● **TEXT SHOWN**
┌────────
On a side note, I LOVED the Outlander series! Makes me want to move to Scotland & find my own hot, dirty, kilt-wearin’ man. Mmm….dirty kilt wearin’ men…..:)
Jules says
Hah! That’s funny, Ashley, because I was having that same discussion with a friend of mine just last night. :)
becoming-mom says
Oh, voyager is total book crack.. exercise never stood a chance! :)
Vanessa says
“The fact she is shaped like a horse jockey and I like a piece of Renaissance porn” is by far the funniest thing I have read in a long time!
I too bought 30 Day Shred some months ago. I’ve done it – once. Couldn’t walk for about 4 days afterwards. But have plans to try again – soon(ish)!
Julie says
“Renaissance porn ” I was doing just fine until I read that – then I spit my coffee all over my monitor. :-)
morgan says
Too funny! If you continue your aversion to Miss Jockey, I will gladly take her off your hands… I would like to try cracking nuts with my washboard abs. Yeah, right – who am I kidding?
gina says
I’m laughing so hard, I’m probably going to spell “renaissance porn” wrong. I love how you wrote that! Nice full-figured imagery. I think most of us can relate. Everyone maybe, except Jillian.
Kendra says
Mmmm ‘Voyager’. You know my take on that. Yummy!
└────────
● **TASKS AND EXERCISES**
**A)** Translate this sentence from the comment thread into Spanish: "I too bought 30 Day Shred some months ago."
**B)** Write the next part of the comment thread, starting after its last comment.
The entries that follow are not needed for anything here.

● **MATERIAL SHOWN**
┌────────
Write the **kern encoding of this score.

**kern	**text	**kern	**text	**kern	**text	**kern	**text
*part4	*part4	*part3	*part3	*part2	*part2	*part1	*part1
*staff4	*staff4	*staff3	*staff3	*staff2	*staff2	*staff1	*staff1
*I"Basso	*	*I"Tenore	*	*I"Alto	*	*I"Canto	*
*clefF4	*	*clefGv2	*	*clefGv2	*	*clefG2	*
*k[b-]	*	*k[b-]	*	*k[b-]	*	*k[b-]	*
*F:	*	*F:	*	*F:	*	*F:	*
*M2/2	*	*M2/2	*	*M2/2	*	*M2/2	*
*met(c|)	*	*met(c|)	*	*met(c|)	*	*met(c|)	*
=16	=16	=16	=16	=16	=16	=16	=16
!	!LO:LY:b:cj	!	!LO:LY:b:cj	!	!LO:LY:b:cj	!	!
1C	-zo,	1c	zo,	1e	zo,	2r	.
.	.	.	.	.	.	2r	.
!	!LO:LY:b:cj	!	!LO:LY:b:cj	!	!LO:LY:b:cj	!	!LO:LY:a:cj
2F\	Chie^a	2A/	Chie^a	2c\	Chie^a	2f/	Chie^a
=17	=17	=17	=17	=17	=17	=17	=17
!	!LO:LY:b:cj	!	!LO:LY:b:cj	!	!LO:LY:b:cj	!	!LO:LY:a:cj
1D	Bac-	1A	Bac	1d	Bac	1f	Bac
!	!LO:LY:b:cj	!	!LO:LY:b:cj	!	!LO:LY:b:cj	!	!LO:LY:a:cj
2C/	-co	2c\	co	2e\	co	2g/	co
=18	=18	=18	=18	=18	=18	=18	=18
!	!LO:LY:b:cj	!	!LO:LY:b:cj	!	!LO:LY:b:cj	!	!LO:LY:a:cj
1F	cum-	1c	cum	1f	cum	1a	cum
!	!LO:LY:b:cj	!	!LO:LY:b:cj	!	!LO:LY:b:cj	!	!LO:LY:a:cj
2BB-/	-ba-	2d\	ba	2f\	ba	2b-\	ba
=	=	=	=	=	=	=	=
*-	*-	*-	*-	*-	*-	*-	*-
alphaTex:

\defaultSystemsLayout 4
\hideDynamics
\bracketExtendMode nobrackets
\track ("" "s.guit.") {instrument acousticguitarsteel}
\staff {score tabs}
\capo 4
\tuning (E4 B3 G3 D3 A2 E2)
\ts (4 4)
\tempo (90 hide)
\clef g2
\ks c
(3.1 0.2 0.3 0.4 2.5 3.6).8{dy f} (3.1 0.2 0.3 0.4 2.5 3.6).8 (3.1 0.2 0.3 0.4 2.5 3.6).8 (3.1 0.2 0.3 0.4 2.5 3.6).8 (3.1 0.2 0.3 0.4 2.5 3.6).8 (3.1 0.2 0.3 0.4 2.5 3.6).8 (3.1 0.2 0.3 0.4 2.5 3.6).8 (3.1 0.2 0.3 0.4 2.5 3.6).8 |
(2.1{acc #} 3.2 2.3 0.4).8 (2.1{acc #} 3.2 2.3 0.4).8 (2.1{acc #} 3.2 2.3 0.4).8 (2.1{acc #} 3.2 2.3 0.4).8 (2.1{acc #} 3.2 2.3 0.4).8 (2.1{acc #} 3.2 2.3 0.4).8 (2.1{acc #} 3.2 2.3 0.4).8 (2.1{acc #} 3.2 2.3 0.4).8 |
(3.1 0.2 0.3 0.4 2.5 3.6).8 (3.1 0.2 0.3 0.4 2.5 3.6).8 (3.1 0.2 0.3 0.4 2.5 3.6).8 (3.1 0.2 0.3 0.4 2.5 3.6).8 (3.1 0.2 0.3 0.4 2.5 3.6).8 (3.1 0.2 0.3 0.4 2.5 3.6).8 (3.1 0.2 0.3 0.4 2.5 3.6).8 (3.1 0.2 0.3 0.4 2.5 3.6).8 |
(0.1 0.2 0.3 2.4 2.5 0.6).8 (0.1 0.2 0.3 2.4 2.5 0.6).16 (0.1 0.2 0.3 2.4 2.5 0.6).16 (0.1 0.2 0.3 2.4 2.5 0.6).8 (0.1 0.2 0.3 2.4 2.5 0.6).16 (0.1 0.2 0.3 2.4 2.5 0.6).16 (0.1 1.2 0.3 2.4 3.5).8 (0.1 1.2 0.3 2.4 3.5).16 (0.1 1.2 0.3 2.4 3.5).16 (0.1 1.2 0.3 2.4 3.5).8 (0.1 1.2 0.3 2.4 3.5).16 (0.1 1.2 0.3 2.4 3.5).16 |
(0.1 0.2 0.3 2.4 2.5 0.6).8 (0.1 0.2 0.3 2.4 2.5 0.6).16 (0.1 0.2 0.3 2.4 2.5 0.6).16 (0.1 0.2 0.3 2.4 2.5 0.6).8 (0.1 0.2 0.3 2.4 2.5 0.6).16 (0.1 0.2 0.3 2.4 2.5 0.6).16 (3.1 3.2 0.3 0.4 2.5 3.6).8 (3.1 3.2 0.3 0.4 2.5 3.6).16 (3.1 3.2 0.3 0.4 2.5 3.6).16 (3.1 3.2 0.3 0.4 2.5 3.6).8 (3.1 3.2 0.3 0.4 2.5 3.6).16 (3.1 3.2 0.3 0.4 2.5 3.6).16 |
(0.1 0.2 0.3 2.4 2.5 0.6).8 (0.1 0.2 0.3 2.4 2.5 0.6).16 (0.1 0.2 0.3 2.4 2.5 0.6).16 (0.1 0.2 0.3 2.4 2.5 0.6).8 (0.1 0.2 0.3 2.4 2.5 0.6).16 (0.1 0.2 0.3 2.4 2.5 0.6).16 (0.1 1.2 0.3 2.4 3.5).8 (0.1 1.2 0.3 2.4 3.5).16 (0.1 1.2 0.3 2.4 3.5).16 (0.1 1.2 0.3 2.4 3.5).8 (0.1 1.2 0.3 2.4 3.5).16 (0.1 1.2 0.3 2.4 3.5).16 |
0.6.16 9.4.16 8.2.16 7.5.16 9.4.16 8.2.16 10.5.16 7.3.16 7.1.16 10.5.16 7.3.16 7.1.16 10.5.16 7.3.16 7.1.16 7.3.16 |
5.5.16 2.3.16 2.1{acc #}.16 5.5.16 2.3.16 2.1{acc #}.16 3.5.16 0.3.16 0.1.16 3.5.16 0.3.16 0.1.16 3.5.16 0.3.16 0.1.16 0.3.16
└────────
● **TASK-BY-TASK RESULTS**
**A)** Yo también compré 30 Day Shred hace algunos meses.

**B)**
Cara says
Hey, could be worse Jules, could be “Voyeur” I did a double-take to make sure that’s not what it said. ;) And OH MY GOSH….Renaissance porn…really? LOL You mean you’re a real woman??? I will never look like one of those women, but they will never kiss my babies goodnight!!!! And those breasts (what there are of them) have never nourished or nurtured (as pillows) my children either. I’ll take “me” thanks…don’t get me wrong, in ummmm, 18 1/2 weeks I intend to be on the WAY DOWN in weight. ;) And I’ll need the info for that PCOS diet. ;)
Miss B says
“The fact she is shaped like a horse jockey and I like a piece of Renaissance porn”. why you don’t make millions of dollars off your pen is beyond moi…
Taryn says
You are too funny. Good luck with the shred. And with the quicker trip to Ikea. You can do it!
Keri says
Too funny! I bought this DVD, too, and have used it a little. It is very hard, though. I need to get back into it, but I dread it so much that I continue to put it off:-).